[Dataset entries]

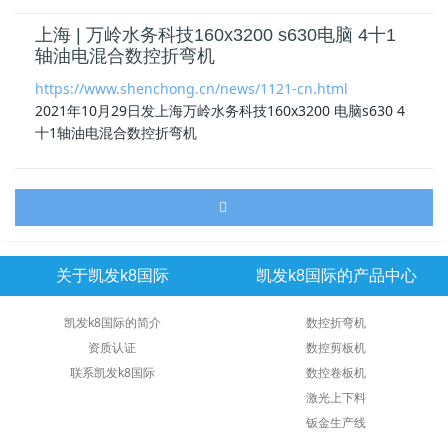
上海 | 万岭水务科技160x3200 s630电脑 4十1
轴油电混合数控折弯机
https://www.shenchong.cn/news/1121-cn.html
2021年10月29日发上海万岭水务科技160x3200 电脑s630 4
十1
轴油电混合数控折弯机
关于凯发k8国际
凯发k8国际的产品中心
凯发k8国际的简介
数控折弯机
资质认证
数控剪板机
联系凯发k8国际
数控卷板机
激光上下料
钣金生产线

**WHAT IS REQUIRED**.
Write the entries out again word for word. Omit all pictures from them.

**COMPLETED TASK**.
上海 | 万岭水务科技160x3200 s630电脑 4十1
轴油电混合数控折弯机
https://www.shenchong.cn/news/1121-cn.html
2021年10月29日发上海万岭水务科技160x3200 电脑s630 4
十1
轴油电混合数控折弯机
关于凯发k8国际
凯发k8国际的产品中心
凯发k8国际的简介
数控折弯机
资质认证
数控剪板机
联系凯发k8国际
数控卷板机
激光上下料
钣金生产线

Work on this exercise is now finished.